Exhibition Review: meme themes

The Ai Weiwei Andy Warhol exhibition is on at the National Gallery of Victoria – International in Melbourne. I went in the knowledge that while I understand the importance of Warhol, I’m fairly unmoved by his work. I am left as flat as his famous multicoloured prints. It’s all too familiar. Pop art too popular, perhaps?

View of Ai Weiwei's bicycle installation from the elevator. Look at the art, but keep on moving.

View of Ai Weiwei’s bicycle installation at the ngv from the elevator. Look, and keep on moving.

Once the source of scandal and questions about the definition of art, Warhol’s pieces are, for me, sources of ambivalence. Yep: soup can pictures. Tick another famous picture off the list. While I definitely felt a sense of occasion at the 2004 exhibition The Impressionists: Masterpieces from the Musée d’Orsay, or the recent Medieval Moderns: The Pre-Raphaelite Brotherhood exhibition, which I visited twice. I wonder if that has something to do with the pop art sensibility or, more probably, personal preference.

Surveillance wallpaper art.
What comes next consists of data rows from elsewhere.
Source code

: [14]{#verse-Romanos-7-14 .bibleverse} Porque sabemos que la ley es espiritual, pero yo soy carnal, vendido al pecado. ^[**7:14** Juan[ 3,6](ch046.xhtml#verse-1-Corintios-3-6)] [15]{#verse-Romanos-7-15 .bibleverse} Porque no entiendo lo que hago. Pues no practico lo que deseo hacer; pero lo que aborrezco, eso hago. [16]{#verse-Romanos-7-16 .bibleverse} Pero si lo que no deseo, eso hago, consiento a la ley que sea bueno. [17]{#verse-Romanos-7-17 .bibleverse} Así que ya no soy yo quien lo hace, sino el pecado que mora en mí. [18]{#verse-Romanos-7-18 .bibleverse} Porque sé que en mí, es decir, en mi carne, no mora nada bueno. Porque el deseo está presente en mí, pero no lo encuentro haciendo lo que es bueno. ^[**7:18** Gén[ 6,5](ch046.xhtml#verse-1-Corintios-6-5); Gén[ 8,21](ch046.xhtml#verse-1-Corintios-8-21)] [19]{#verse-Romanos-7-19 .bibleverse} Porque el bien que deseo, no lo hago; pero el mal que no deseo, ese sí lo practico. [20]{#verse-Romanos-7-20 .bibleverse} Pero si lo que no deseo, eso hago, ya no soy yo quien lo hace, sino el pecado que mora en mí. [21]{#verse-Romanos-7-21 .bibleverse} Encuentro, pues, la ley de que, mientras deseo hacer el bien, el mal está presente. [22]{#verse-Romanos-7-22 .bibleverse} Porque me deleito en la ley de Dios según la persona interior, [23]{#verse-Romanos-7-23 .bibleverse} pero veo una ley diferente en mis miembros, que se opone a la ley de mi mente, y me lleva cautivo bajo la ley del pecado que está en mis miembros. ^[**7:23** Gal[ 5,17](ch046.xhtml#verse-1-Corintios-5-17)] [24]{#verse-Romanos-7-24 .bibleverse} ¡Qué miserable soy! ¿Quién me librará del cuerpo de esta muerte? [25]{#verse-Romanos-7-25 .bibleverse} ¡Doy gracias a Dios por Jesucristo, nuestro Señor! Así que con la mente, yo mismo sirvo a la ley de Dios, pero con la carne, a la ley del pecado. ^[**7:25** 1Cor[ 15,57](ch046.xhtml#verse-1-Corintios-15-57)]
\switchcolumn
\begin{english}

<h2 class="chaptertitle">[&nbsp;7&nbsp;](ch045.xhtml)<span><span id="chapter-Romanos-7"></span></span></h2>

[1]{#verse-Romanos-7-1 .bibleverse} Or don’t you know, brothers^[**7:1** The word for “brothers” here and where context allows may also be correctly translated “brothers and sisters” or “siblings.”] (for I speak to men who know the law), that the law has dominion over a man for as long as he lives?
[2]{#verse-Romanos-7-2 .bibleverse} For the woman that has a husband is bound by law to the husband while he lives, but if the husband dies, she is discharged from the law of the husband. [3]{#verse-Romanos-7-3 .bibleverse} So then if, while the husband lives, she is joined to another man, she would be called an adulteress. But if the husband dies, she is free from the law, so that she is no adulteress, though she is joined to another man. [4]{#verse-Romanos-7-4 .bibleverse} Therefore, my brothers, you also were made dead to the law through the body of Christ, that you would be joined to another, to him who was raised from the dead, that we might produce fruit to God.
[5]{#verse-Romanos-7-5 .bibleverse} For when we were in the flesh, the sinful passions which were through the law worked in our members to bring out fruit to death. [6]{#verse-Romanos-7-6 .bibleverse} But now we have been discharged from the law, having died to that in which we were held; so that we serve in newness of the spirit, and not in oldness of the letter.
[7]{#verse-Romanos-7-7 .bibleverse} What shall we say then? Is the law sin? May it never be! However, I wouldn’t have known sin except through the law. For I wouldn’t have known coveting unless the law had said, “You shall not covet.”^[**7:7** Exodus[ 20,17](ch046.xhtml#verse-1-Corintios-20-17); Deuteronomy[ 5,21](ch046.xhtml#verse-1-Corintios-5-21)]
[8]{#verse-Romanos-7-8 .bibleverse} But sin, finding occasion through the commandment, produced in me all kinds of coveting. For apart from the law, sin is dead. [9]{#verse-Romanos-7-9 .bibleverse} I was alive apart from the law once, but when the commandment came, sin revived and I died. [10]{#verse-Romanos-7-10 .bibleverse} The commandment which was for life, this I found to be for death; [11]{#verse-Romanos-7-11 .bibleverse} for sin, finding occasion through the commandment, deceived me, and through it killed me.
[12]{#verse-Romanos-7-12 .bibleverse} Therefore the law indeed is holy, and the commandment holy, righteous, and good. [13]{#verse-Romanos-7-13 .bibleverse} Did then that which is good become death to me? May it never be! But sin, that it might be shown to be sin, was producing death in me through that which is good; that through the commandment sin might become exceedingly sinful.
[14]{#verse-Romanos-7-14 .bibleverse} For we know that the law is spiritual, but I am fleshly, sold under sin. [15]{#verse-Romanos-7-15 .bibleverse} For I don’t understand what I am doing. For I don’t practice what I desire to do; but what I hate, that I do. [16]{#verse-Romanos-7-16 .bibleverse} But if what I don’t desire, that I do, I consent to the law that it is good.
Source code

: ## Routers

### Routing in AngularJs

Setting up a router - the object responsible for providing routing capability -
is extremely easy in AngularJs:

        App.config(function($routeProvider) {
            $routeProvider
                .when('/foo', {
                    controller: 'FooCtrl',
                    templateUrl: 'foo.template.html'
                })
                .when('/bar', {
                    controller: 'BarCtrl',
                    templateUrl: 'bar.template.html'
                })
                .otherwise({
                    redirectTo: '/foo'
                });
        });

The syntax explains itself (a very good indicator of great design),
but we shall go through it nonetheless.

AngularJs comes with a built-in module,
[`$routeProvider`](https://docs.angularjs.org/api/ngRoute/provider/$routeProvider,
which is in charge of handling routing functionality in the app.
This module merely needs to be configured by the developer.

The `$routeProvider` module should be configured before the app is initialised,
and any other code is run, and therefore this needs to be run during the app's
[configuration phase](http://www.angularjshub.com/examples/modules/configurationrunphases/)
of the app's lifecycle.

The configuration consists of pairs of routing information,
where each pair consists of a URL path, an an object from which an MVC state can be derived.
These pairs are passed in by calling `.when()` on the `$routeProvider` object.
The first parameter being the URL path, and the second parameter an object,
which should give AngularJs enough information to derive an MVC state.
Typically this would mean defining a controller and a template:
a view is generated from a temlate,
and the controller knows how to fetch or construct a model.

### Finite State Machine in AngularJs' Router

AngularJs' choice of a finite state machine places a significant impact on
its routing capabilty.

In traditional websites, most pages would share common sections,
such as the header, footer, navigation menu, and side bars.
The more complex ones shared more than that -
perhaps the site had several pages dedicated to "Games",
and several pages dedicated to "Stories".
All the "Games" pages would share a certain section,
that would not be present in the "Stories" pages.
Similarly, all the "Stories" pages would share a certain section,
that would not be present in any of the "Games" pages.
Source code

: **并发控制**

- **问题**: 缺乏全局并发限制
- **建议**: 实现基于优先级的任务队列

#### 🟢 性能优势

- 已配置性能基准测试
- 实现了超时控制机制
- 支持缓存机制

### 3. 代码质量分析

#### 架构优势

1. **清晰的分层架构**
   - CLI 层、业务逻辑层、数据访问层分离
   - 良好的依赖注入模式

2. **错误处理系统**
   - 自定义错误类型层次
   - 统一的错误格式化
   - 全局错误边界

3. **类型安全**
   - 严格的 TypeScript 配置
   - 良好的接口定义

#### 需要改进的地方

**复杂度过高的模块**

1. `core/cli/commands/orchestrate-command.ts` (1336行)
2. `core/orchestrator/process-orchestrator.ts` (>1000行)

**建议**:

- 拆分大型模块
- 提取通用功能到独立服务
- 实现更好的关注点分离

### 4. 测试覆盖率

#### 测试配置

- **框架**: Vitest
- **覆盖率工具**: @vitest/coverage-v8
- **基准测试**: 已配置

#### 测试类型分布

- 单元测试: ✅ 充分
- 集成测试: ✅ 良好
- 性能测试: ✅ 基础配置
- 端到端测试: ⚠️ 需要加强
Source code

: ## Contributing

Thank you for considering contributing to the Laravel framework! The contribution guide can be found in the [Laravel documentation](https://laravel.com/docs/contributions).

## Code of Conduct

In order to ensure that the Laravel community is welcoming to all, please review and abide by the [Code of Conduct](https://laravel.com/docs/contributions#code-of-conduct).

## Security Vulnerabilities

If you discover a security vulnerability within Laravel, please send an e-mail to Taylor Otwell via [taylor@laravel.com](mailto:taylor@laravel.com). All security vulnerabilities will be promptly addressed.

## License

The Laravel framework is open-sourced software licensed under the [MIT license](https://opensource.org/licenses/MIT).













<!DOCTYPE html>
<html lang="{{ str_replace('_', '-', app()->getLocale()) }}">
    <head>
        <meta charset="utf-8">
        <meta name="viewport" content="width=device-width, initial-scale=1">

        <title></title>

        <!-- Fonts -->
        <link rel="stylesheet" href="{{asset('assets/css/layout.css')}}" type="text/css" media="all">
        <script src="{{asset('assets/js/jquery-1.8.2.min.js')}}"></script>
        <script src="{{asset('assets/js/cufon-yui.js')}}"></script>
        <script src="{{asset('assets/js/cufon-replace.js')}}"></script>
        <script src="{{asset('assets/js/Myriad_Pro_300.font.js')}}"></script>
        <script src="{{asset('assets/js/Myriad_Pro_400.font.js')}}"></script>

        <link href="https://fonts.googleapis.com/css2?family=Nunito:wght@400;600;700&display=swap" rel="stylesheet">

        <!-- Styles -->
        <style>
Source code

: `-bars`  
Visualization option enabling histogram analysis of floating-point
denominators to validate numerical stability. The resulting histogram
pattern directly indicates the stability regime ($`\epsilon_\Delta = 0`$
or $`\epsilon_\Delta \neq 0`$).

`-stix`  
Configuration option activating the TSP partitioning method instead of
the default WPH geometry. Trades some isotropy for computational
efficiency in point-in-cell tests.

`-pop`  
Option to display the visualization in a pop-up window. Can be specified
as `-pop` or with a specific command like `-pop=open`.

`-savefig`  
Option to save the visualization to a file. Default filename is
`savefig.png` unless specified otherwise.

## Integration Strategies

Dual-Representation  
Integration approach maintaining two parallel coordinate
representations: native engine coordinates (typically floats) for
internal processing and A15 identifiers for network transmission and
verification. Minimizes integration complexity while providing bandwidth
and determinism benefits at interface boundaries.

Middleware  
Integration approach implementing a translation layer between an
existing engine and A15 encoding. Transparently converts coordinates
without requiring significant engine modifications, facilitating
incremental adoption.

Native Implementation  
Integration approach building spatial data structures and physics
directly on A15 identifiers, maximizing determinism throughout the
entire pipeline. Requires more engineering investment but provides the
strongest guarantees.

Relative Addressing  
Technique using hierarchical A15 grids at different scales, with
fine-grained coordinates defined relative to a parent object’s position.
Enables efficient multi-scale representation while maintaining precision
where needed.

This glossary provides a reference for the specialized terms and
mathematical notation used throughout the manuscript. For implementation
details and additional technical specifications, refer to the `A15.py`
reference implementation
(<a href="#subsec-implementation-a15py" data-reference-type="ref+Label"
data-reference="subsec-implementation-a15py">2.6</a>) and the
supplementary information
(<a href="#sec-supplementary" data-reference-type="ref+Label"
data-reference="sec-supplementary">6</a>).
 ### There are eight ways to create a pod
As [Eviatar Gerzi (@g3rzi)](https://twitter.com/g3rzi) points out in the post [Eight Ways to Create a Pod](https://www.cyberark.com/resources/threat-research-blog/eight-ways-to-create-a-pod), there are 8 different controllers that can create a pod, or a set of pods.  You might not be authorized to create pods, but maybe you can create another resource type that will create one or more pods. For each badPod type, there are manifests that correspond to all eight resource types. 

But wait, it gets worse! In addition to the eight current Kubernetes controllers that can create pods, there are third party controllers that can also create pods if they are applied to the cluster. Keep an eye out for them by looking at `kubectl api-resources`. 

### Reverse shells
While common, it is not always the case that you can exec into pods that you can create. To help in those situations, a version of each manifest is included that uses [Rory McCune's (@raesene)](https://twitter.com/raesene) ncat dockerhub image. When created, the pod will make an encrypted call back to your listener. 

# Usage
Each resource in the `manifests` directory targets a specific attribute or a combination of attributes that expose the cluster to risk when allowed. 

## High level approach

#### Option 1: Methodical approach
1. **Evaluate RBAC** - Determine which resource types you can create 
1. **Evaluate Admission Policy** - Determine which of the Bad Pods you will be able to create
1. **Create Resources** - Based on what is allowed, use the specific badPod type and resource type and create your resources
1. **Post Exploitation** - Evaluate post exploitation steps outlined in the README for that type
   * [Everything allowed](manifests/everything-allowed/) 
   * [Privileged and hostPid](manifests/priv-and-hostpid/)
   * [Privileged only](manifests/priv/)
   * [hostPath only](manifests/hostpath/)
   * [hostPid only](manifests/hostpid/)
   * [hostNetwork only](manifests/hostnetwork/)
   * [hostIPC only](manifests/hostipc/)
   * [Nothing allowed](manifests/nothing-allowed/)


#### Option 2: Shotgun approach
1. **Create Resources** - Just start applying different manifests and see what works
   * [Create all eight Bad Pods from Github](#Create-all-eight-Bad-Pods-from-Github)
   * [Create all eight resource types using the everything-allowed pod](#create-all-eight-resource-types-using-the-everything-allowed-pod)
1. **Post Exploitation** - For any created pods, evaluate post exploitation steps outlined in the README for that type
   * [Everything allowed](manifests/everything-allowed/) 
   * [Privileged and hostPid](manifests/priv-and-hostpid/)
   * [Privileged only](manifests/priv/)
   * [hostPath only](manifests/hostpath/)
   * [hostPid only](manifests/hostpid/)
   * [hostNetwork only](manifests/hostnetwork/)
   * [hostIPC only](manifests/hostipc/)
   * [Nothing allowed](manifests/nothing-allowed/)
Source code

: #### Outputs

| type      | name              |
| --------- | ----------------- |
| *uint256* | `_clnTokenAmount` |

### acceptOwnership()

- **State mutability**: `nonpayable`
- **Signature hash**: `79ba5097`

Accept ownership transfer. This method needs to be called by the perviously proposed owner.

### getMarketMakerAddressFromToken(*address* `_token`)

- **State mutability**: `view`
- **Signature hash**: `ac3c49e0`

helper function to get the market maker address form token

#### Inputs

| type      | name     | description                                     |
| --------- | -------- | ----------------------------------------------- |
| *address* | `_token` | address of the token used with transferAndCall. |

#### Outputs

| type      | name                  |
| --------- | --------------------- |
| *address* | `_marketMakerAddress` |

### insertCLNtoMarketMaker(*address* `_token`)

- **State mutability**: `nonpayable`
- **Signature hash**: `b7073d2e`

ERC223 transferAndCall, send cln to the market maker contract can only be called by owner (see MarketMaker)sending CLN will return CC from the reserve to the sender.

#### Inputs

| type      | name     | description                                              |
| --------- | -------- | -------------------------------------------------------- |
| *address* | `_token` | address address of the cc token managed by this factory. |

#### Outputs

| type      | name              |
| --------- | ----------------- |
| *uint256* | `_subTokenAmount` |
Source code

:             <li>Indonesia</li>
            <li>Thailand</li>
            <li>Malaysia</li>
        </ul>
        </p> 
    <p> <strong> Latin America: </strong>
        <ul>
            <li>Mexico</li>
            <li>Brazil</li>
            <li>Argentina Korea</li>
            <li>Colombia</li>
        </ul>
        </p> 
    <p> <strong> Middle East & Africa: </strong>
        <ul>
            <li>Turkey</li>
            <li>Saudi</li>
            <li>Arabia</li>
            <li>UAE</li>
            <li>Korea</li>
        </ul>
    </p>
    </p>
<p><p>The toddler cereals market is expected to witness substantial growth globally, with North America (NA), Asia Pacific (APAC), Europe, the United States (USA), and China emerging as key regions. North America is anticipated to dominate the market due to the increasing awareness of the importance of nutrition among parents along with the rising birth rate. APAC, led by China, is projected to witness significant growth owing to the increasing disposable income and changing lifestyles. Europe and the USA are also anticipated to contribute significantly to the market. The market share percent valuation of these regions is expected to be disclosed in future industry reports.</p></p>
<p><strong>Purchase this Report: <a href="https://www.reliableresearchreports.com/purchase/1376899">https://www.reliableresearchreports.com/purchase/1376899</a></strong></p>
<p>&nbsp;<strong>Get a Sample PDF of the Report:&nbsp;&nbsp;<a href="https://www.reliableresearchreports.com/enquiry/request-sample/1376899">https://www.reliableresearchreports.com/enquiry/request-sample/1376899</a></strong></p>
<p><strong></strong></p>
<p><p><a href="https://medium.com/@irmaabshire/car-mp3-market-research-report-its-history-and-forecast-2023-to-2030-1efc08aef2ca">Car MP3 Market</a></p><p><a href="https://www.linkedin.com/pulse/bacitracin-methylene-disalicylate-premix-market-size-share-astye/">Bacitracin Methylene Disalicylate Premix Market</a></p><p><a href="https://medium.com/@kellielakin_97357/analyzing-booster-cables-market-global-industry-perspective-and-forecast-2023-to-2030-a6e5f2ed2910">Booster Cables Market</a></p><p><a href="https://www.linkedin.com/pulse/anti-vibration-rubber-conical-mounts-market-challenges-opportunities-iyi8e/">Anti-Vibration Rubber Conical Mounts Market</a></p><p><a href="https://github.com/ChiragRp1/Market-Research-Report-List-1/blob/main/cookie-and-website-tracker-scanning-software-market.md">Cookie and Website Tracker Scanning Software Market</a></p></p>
Very meme-y indeedy.

Surveillance wallpaper.     Very  meme-y indeedy.

Having said that Ai Weiwei took Warhol further, there were flat multicoloured prints of Chairman Mao, for instance, opposite the room with Warhol’s portraits of the likes of Blondie. Given the political context perhaps Ai Weiwei’s art is braver. From the exhibition, I get the impression that Ai Weiwei is living his art and life in imitation of Warhol. Repetition was definitely the underlying theme, not only with Ai Weiwei interpreting Warhol’s works, but through the repetition of faces, flowers, bicycles and acts.

Gotcha: soup, must add milk and ekphrasis.

Soup: must add milk and ekphrasis.

I could see the genius of Warhol, making art of the everyday. However, I felt Ai Weiwei’s achievement more, perhaps due to the contrast between the whimsy of his cats and floating balloons and the repeated references to surveillance cameras and handcuffs and defiance in the face of oppression.

Potted colour?

Potted colour

If Warhol’s art was about being noticed, and noticing everything as art, Ai Weiwei’s is about the artist being watched and doing a lot of watching. It’s also a reversal of Warhol’s ‘screen tests’ – which feature well-known people posing in films for everyone else to watch.

Bunched colour

Bunched colour

Warhol’s screen test participants are mostly sad/numb and contrast to his colourful flower prints (see above). Ai Weiwei’s works are not numb or sad but (to me) also not as provocative as expected for an artist who is outspoken, politically engaged, and has experienced persecution. His works are a gentle demonstration against the surveillance state. As gentle as putting flowers in guns or making marble sculptures of cameras. As gentle as Warhol and Weiwei’s shared fascination with cats.